**GIVEN INFORMATION:**

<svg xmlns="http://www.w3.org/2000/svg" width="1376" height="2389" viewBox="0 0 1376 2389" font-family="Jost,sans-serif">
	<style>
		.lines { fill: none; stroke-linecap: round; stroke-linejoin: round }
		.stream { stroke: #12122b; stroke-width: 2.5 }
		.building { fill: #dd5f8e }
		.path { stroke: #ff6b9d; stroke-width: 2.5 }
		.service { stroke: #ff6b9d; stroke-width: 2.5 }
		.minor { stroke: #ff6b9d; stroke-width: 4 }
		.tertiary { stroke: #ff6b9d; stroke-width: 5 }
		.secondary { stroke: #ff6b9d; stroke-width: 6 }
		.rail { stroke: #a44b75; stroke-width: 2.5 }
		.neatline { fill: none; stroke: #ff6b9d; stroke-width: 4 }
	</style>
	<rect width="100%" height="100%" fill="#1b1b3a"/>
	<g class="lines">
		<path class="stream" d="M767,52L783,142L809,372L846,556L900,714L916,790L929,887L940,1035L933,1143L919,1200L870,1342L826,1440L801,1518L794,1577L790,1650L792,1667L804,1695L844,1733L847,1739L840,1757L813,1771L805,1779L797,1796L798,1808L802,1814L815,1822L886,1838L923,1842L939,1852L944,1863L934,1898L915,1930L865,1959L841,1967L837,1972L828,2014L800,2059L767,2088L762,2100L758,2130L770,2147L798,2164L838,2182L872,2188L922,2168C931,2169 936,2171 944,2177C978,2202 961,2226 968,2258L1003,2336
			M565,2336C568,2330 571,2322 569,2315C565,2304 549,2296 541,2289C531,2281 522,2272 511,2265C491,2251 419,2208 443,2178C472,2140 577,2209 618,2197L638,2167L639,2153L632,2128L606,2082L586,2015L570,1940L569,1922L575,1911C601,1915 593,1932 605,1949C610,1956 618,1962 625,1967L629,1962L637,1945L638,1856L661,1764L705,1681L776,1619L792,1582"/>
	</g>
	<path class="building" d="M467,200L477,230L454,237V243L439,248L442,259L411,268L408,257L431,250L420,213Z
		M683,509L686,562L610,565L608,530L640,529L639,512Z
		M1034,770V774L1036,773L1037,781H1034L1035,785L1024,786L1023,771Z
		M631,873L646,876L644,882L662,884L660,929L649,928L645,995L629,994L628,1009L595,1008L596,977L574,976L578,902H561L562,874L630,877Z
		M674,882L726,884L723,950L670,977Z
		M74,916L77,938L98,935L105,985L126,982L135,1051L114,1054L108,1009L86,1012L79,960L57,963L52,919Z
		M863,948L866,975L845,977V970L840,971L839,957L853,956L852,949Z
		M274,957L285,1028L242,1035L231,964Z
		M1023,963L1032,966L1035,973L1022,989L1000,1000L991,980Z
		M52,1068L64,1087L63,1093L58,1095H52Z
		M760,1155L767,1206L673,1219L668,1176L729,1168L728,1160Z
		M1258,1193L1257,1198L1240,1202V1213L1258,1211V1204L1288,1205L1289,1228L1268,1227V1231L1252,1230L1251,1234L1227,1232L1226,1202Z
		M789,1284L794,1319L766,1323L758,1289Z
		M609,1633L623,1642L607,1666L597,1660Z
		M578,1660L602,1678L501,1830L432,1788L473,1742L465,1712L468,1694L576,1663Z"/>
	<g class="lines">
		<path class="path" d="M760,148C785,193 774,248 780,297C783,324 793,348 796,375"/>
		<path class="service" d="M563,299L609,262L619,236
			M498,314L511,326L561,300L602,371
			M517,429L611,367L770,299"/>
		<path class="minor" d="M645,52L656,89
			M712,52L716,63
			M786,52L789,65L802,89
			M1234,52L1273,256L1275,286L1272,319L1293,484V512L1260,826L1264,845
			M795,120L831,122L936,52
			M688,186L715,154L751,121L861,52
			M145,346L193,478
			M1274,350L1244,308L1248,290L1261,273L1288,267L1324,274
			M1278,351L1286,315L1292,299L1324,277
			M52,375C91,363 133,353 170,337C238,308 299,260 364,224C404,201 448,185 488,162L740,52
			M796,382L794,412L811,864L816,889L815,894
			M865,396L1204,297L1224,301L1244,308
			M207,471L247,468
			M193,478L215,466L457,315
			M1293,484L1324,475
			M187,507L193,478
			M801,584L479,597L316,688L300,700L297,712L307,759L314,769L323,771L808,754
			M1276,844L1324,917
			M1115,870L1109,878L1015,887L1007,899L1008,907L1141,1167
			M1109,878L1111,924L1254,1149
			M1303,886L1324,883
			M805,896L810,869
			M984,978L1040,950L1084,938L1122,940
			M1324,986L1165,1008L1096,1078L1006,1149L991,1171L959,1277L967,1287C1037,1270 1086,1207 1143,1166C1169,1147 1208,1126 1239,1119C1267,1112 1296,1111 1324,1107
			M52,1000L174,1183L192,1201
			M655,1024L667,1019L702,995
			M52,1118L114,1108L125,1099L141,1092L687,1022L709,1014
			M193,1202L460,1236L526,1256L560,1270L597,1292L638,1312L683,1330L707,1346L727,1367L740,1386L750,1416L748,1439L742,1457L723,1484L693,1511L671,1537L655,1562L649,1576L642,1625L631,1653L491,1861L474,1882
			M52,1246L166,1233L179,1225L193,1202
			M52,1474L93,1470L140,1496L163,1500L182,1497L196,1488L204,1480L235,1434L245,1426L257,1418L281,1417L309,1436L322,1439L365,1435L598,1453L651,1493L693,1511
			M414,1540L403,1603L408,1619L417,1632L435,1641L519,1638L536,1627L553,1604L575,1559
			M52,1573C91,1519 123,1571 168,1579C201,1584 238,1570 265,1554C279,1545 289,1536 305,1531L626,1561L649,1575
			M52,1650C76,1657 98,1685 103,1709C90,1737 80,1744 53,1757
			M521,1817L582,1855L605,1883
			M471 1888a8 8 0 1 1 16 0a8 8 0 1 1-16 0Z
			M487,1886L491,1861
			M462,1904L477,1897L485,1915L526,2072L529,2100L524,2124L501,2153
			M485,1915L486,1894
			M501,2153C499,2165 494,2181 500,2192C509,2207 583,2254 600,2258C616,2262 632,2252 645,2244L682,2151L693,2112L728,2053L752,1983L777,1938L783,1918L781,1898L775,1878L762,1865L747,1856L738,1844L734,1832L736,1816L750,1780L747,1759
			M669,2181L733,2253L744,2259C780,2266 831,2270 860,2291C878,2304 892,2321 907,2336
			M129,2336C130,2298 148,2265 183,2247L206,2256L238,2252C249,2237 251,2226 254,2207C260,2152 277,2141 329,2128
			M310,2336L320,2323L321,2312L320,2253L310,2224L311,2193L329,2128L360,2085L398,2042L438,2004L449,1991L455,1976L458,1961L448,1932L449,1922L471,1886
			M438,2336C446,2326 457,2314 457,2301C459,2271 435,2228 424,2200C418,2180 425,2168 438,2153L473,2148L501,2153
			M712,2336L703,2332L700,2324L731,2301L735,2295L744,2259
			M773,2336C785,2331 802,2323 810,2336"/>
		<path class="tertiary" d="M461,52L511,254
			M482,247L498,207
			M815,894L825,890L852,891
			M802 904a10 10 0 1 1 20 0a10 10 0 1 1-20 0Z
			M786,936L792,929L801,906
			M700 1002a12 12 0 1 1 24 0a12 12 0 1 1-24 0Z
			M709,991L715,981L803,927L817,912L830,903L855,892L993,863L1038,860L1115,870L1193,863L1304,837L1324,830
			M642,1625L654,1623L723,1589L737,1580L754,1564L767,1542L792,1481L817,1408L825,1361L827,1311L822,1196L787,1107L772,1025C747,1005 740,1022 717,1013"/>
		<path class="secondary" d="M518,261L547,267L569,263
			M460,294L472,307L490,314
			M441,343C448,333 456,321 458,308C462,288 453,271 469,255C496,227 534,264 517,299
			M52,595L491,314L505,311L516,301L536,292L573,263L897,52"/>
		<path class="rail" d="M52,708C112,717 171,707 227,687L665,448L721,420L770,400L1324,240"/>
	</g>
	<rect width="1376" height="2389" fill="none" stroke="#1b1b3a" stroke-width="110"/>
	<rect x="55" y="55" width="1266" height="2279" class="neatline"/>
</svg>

**YOUR GOAL:** From the line holding "M700 1002a12 12" down to the last line of the records above, restate each line exactly as written.

**EXERCISE SOLUTION:**
			M700 1002a12 12 0 1 1 24 0a12 12 0 1 1-24 0Z
			M709,991L715,981L803,927L817,912L830,903L855,892L993,863L1038,860L1115,870L1193,863L1304,837L1324,830
			M642,1625L654,1623L723,1589L737,1580L754,1564L767,1542L792,1481L817,1408L825,1361L827,1311L822,1196L787,1107L772,1025C747,1005 740,1022 717,1013"/>
		<path class="secondary" d="M518,261L547,267L569,263
			M460,294L472,307L490,314
			M441,343C448,333 456,321 458,308C462,288 453,271 469,255C496,227 534,264 517,299
			M52,595L491,314L505,311L516,301L536,292L573,263L897,52"/>
		<path class="rail" d="M52,708C112,717 171,707 227,687L665,448L721,420L770,400L1324,240"/>
	</g>
	<rect width="1376" height="2389" fill="none" stroke="#1b1b3a" stroke-width="110"/>
	<rect x="55" y="55" width="1266" height="2279" class="neatline"/>
</svg>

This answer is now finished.